Selected extract ->
——
That last one might’ve been in high school, actually…look, I was a very daydreamy kid with a slight penchant for being “eccentric” and it wasn’t like I actually talked to Fred or had imaginary tea parties with him or anything, and you can just stop judging right now.
Um, anyway, back in 7th grade I was really into cats. Remember that playground game, Four Square? Did you ever add extra rules besides “don’t miss the ball”? My classmates and I sometimes added things like “you have to say the name of a TV show/celebrity/etc. when the ball comes to you and before you pass it.” And you couldn’t take too long; you had to keep the ball going at a relatively steady pace.
Well, one time I suggested “you have to say a type of cat.” Considering I was the only one reading up on lynxes and pumas and ocelots and Abyssinians, I maaay have been giving myself an unfair advantage. In any case, that round lasted about a minute before everyone besides me decided it was dumb and we moved on to “say the name of a music band” or something.
Around this time, I discovered Ursula K. Le Guin’s Catwings books.
Cats. With wings. Faery cats (well, I didn’t think of them that way then, and I wasn’t to learn of the Cait Sidhe–actual fae cats, minus the wings–until I got into the October Daye series, but that’s another tangent…) What could be cooler than that?
I’m willing to guess that for many people, the name Ursula K Le Guin is associated primarily with her more YA/Adult fantasies like the Earthsea cycle or The Left Hand of Darkness?
For me, Catwings was the first step into Le Guin’s world – a world which, I’m sorry to say, I have yet to really explore further. Since Catwings, I’ve only read her short story, “The Ones Who Walk Away from Omelas.”
——
Material shown ->
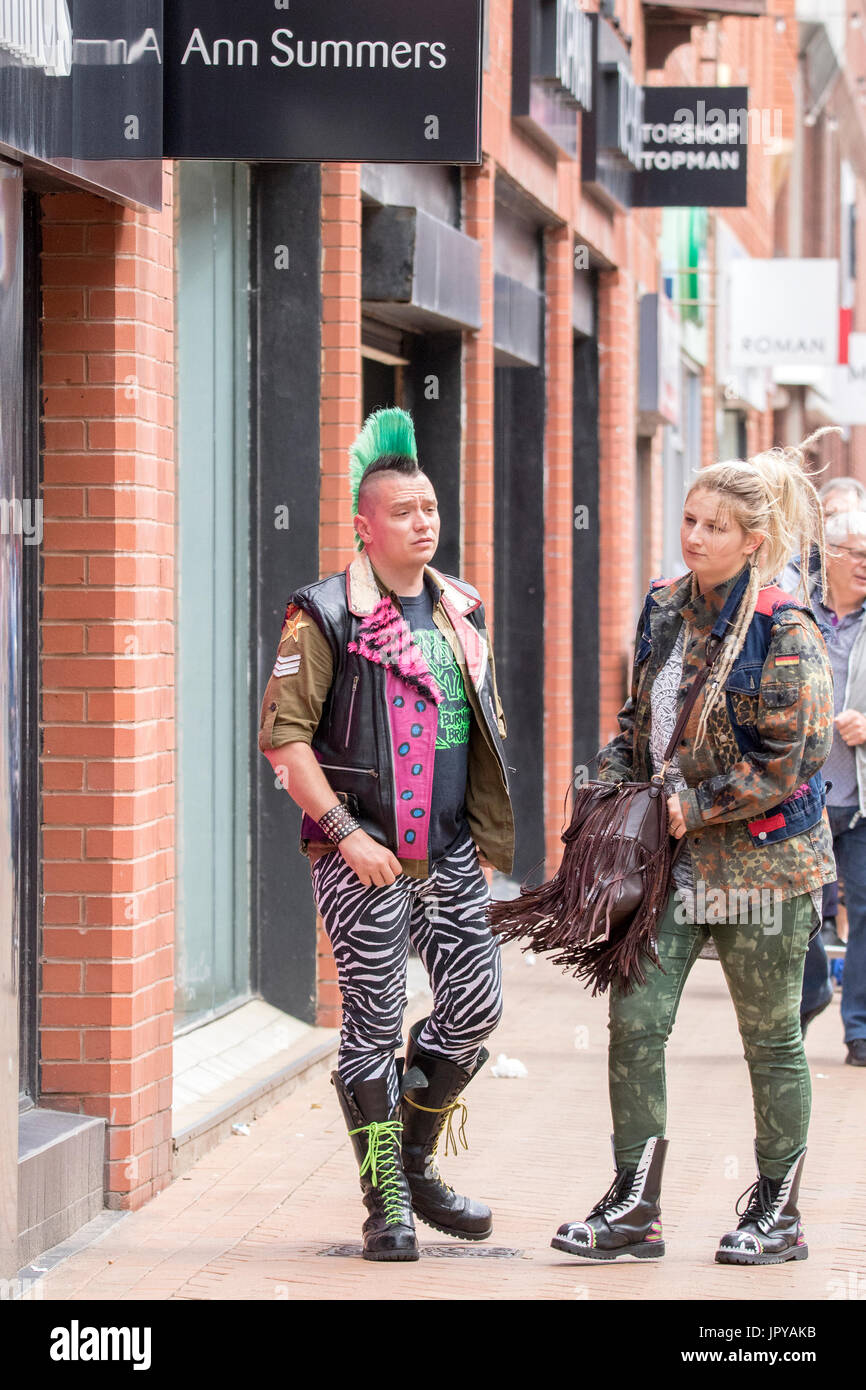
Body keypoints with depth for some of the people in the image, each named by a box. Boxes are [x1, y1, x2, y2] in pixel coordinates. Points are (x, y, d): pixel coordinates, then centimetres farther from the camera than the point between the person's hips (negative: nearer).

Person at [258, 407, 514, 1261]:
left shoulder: (461, 610, 13)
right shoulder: (326, 615, -7)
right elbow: (282, 735, -11)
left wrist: (486, 835, 14)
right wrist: (347, 834, -16)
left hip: (450, 851, 6)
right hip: (363, 854, -6)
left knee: (476, 1005, 4)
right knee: (374, 1023, -2)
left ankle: (416, 1165, 23)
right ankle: (385, 1204, 7)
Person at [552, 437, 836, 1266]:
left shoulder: (784, 634, -14)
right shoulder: (663, 610, 7)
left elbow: (788, 760, -16)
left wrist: (692, 807, -15)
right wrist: (615, 786, 3)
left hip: (761, 856, -6)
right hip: (671, 856, 6)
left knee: (770, 1039, 6)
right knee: (634, 1020, -2)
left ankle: (777, 1213, 19)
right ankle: (634, 1210, 4)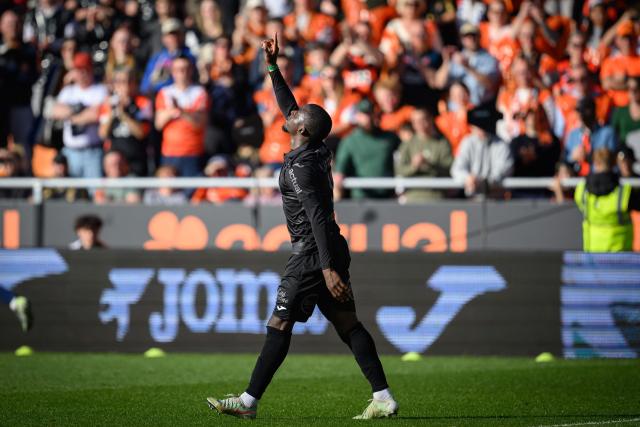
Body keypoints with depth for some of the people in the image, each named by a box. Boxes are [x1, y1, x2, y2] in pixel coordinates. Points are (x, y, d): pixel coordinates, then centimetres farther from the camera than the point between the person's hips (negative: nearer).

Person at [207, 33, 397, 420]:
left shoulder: (300, 168, -16)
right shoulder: (319, 152, 10)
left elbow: (317, 218, -24)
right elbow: (289, 107, 25)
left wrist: (327, 268, -29)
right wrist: (273, 67, 26)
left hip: (313, 254, -9)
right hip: (331, 251, 9)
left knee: (279, 326, -5)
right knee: (347, 324, 6)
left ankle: (249, 401, -1)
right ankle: (384, 398, 0)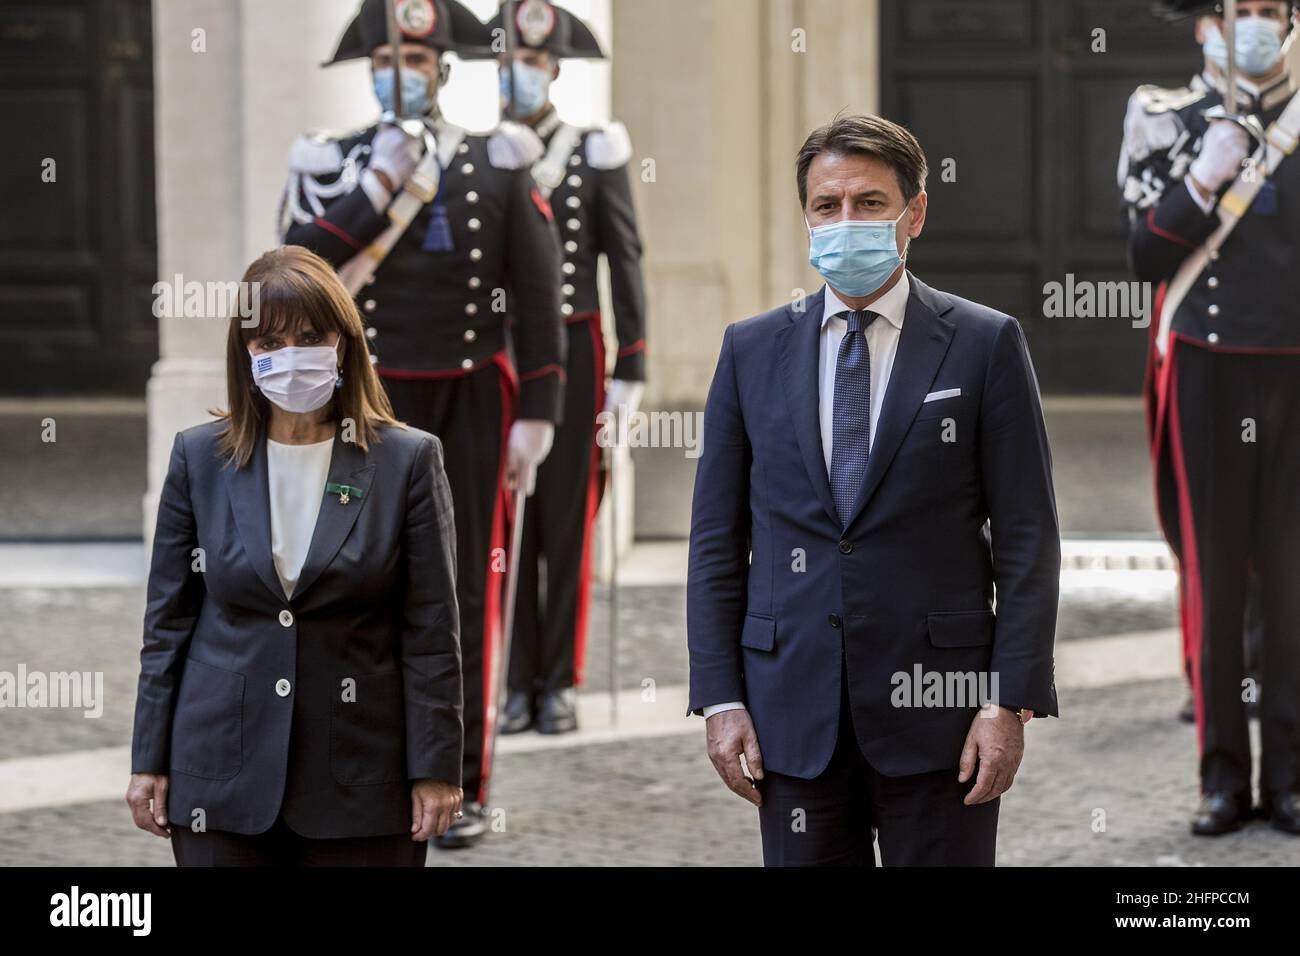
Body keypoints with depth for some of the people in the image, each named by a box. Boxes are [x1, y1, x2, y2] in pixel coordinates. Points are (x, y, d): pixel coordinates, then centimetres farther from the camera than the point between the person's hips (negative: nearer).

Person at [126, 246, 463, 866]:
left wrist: (435, 768, -6)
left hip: (361, 783, -1)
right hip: (222, 780, 2)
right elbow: (168, 622, 8)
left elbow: (432, 634, -1)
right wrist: (149, 761, 5)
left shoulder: (408, 460, 0)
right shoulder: (199, 457, 5)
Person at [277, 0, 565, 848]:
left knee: (467, 591, 2)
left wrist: (536, 417, -5)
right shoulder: (331, 166, 3)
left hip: (471, 405, 0)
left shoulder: (500, 165, 2)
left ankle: (462, 787, 8)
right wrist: (377, 187, -16)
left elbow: (537, 298, 1)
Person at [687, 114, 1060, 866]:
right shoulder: (752, 350, 9)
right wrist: (720, 698, 1)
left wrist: (1011, 703, -9)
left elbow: (1027, 541, -1)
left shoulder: (985, 345, 1)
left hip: (936, 711, -2)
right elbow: (717, 539, 9)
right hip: (794, 713, 2)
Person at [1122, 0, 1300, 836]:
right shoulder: (1166, 123, 3)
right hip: (1206, 373, -1)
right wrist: (1201, 183, -14)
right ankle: (1224, 774, 6)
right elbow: (1146, 258, -2)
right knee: (1213, 571, 0)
——
Prompt -> Write the next part of the piece about Catwings, picking up right after its last sentence. The entries come from a separate source and have nothing to do with the piece about Catwings.

The answer ->
From the little I know about Le Guin’s main body of work – and please correct me if I’m wrong – it seems to be mainly high fantasy/sci-fi or speculative fantasy, the stories most often set in entirely fictional worlds. Whereas the Catwings stories are set in our world, its specific environments ranging from a typical city, to the woods, to the countryside. All the other characters whom the Catwings encounter are ordinary, recognizable people and creatures; the only element of fantasy, really, is that these four cats happen to have wings.
And even that phenomenon isn’t explored very far – not even their mother knows why Thelma, Harriet, James, and Roger were born with wings. All she can say to those who ask is: “Maybe they have wings because I dreamed, before they were born, that I could fly away from this neighborhood.” [1]
In short, we are simply to accept the existence of four winged cats – and maybe even the possibility that a mother’s dreams could actually affect how her children will be born – in an otherwise familiar world. Magical realism! 😀
The first story begins with Mrs. Tabby and the four kittens living under a dumpster in an alley of a poor, rundown neighborhood. Mrs. Tabby constantly worries about her children, and when conditions become too dangerous to ignore, she tells them they must leave – “This is not a good place to grow up in, and you have wings to fly from it. I want you to do that.” [2]
The rest of the story follows Thelma, Harriet, Roger, and James as they try to find some place where they will be safe and accepted.
The second story starts as the now-older Catwings wonder how their mother is doing. James and Harriet decide to fly back to see her, just for a visit…but when they arrive, the dumpster is gone and there is no sign of Mother. Only people with machines, “roaring, grinding, crashing, hammering” [3] away at the old alley…
Those were the two books I definitely remember reading in middle school. The next two…
I know I hadn’t read Jane on her Own until a few weeks ago, since it was published in ’99, long after my cat phase had been supplanted by my horse phase.
Wonderful Alexander, though, was published in ’94, a few years before I discovered Catwings, so it’s entirely possible I read it along with the previous two books. I’m just not totally sure. Certain scenes seem kind of familiar, but I could just be associating them with similar scenes in Catwings Return.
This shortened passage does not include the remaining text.